The device of Spacey looking into the camera to address the audience could have been hoary and crass, equal parts "Ferris Bueller's Day Off" and Showtime's bland, similarly titled "House of Lies," but the way it works here is ingenious and feels genuinely fresh – it offers not only key insight into Underwood's character (and it should be noted that Spacey hasn't been this good in years), but it also helps to clarify or untangle what is, in two episodes, already a sprawling and intricately knotty plot filled with dozens of characters (each with their own thorny motivation). And the way Fincher films these asides, too, is brilliant – instead of them coming across as pure fantasy, Fincher lingers, watching as Spacey's head turns away from the camera and back to a conversation he's having with another character that is actually in the room. It's a subtle little thing but it goes a long way to sell the stylistic tic.
"Chapter 2," is less beholden to the set-up, and portions of Underwood's scheme start to actually get done (what these things are, we're hesitant to reveal). Fincher, too, is able to luxuriate in this world, occasionally eschewing the dense political discussion for creating equally powerful sequences of domestic life between Claire and Frank. It's these moments that seem genuinely refreshing – it would be the first thing a TV executive or ad guy would say needed to be cut. "Why the fuck are they talking about a rowing machine? Lose it. Unless we could get product placement…" would probably be the note. But these are the scenes that help enrich and elevate "House of Cards."

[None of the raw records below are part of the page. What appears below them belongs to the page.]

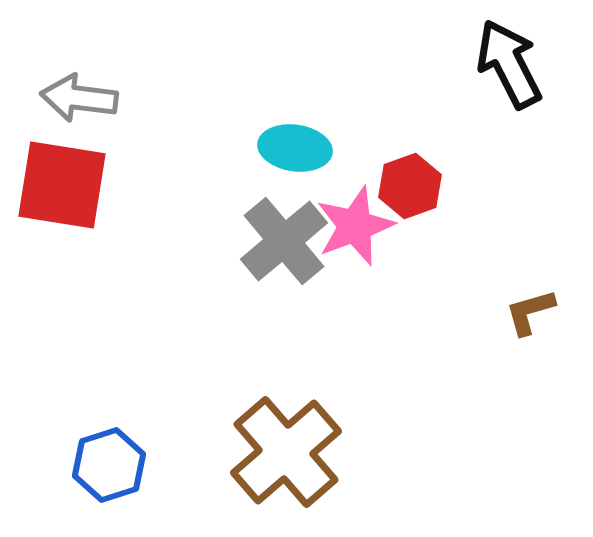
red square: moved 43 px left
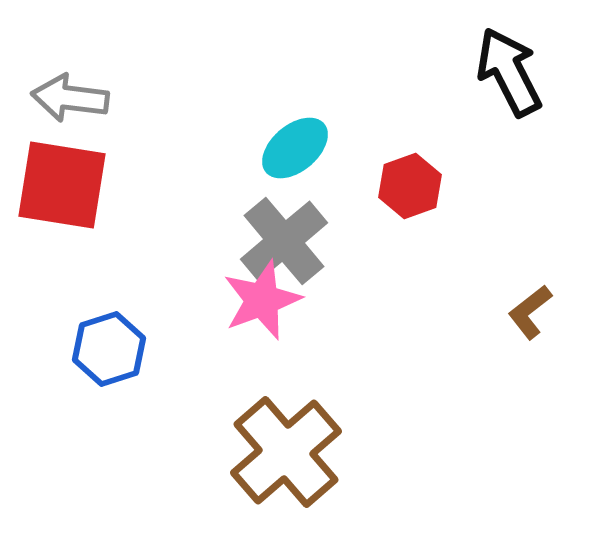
black arrow: moved 8 px down
gray arrow: moved 9 px left
cyan ellipse: rotated 48 degrees counterclockwise
pink star: moved 93 px left, 74 px down
brown L-shape: rotated 22 degrees counterclockwise
blue hexagon: moved 116 px up
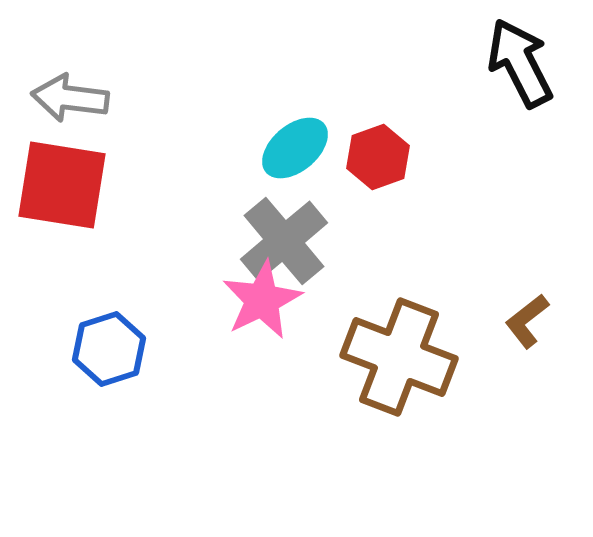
black arrow: moved 11 px right, 9 px up
red hexagon: moved 32 px left, 29 px up
pink star: rotated 6 degrees counterclockwise
brown L-shape: moved 3 px left, 9 px down
brown cross: moved 113 px right, 95 px up; rotated 28 degrees counterclockwise
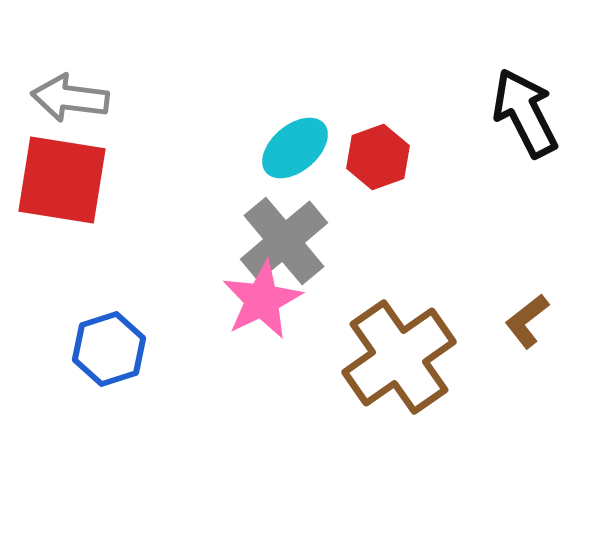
black arrow: moved 5 px right, 50 px down
red square: moved 5 px up
brown cross: rotated 34 degrees clockwise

A great moment from "Chapter 2" occurs when Underwood dispatches Russo to track down a classmate of the man the President wants to assign to Secretary of State (and whose name appeared on a seemingly anti-Semitic school newspaper article). It's grungy and filthy and funny and Stoll, along with Mara (who gets the best line of the pilot: "Brian, you're so sweet but if I was gonna fuck you, you'd know"), is an early candidate for MVP, his eyes going wild with possibility (and drugs). He's a character whose vices have gotten him ensnared by a far bigger devil. Amazingly, in these two episodes, Fincher and his collaborators have already established a kind of visual shorthand: when Spacey stands at the window with a hand-rolled cigarette, you know what that means, already. Especially when Wright, who has never looked so beautiful and sharp, joins him. In "Chapter 1" Spacey coos, "I love that woman, I love her like a shark loves blood." It's easy to see why.
There is an element of dangerous unpredictability to "House of Cards," possibly aided by its nontraditional format, that is truly refreshing. It might be reminiscent of a number of genre tropes, and formally isn't all that different from the kind of material you could find on premium cable, but it has an energy and wit all its own. It seems and looks and feels genuinely different, and wholly brilliant. It will be interesting to see, as the series passes off to different directors, if this kind of toothsome energy can continue. Since all of the episodes are available now, we'll know soon enough, but we just hope this "House of Cards" doesn't come tumbling down as we continue to dive in. [First two episodes: A]
All thirteen episodes of "House Of Cards" Season One are now available on Netflix.